The earthen oven at the Blue Ox Millworks in Eureka, California was constructed in 2004 by Appropriate Technology (Engr305) students at Cal Poly Humboldt. The project took four, three-hour work sessions to complete over a total of four weeks. As of 2007 it is still standing, is in immaculate condition and retains nearly the same heating efficiency as when it was first constructed. This page includes information on the construction of the Blue Ox earthen oven and information and updates on its current condition.
Earthen Ovens have been used for thousands of years by cultures all over the world and they are still built today by people all over. Earthen ovens are made up of just that, EARTH! Sand, clay and straw are used in building these versatile ovens.
An earthen oven can be used to cook the same things cooked in a normal household oven, so long as you can fit it through the door! Often Earthen Ovens are somewhat unique from other ovens in that they don't have a fire burning continuously to cook with. The oven is heated before any cooking is going to take place. Generally Earthen Ovens are fired for a few hours and the hot coals are then scraped out of the interior. Once the coals are scraped out, the oven is ready to cook in.

■ ■ ■ ■ ■ ■ ■

_Action item 1_: In the rows, rewrite the lines starting with the line with "To the nearest" and going on through the last row, replacing "category" with "group" and leaving everything else unchanged. Leave the pictures out of your answer.
The rows that come next are unrelated to the text above.

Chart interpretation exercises
■ ■ ■ ■ ■ ■ ■

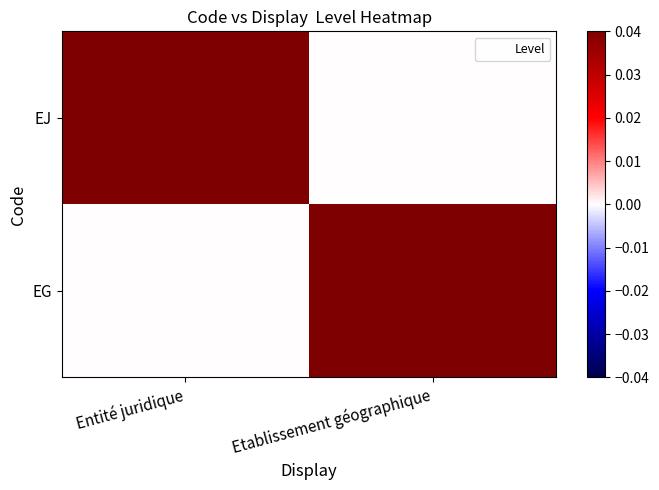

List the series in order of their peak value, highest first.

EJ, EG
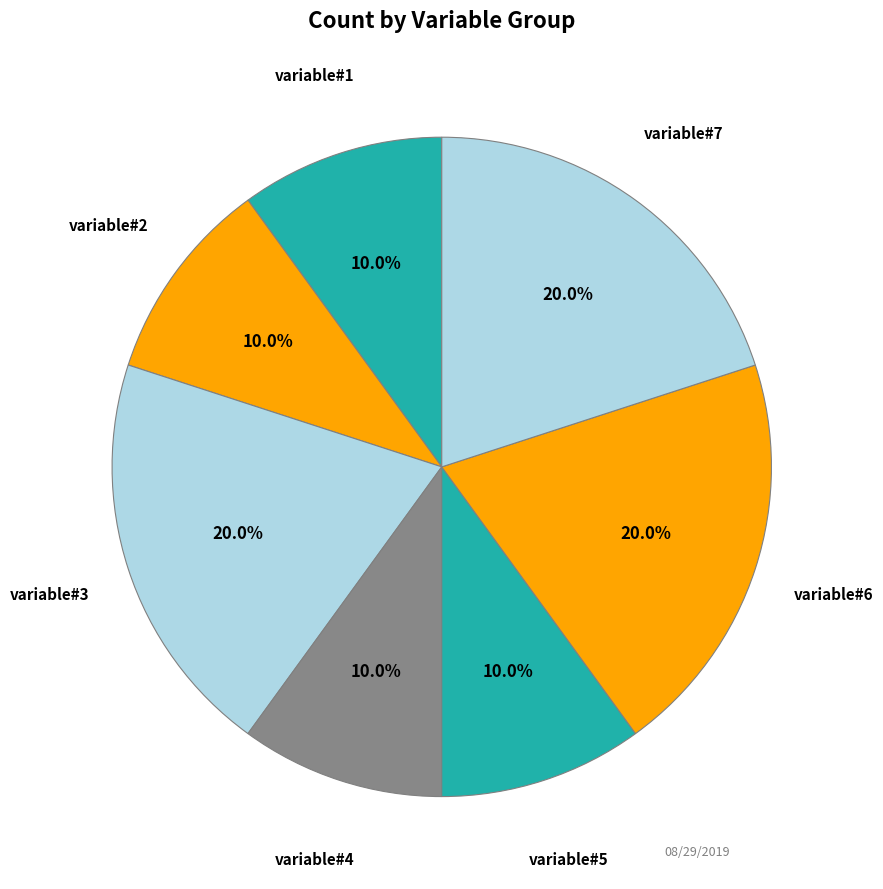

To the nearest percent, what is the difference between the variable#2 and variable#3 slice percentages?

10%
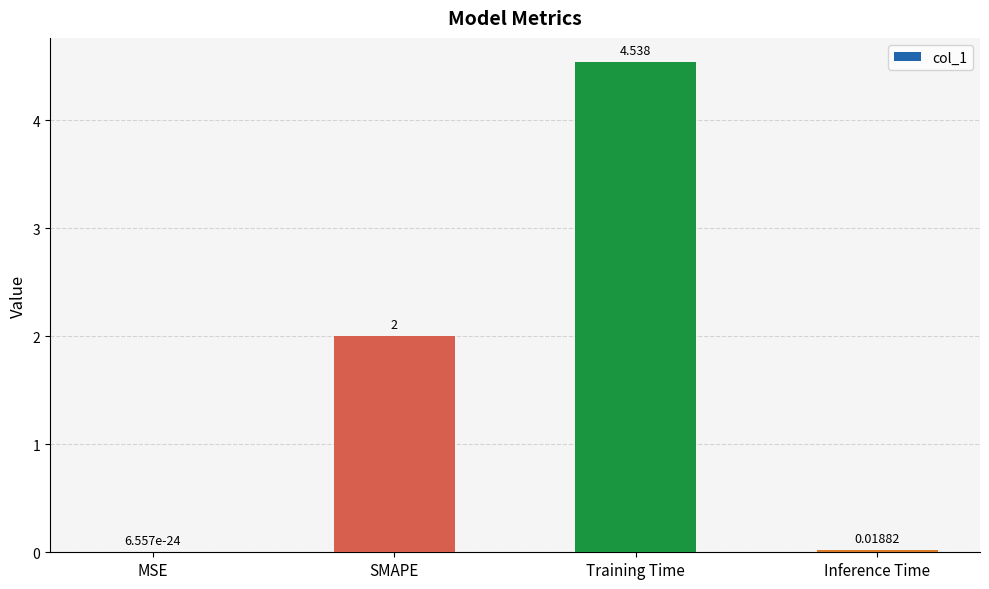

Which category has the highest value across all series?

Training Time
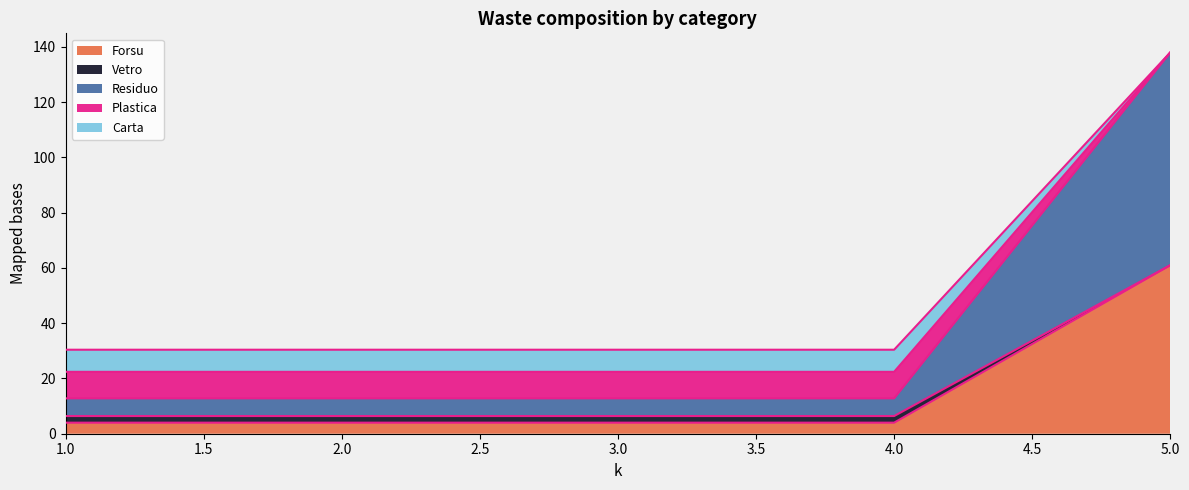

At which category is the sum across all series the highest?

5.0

■ ■ ■ ■ ■ ■ ■

_Action item 2_: Based on the earthen oven passage, does each statement agree with it? Answer yes or no, and quote the deciding words. (a) The oven at the Blue Ox Millworks was built in 2004. (b) The project took six work sessions to complete. (c) Earthen ovens usually keep a fire burning continuously while food cooks.

_Answer space 1_:
To the nearest percent, what is the difference between the variable#2 and variable#3 slice percentages?

10%

Which group has the highest value across all series?

Training Time

At which group is the sum across all series the highest?

5.0

_Answer space 2_:
(a) Yes: "was constructed in 2004"
(b) No: "The project took four, three-hour work sessions to complete"
(c) No: "they don't have a fire burning continuously to cook with"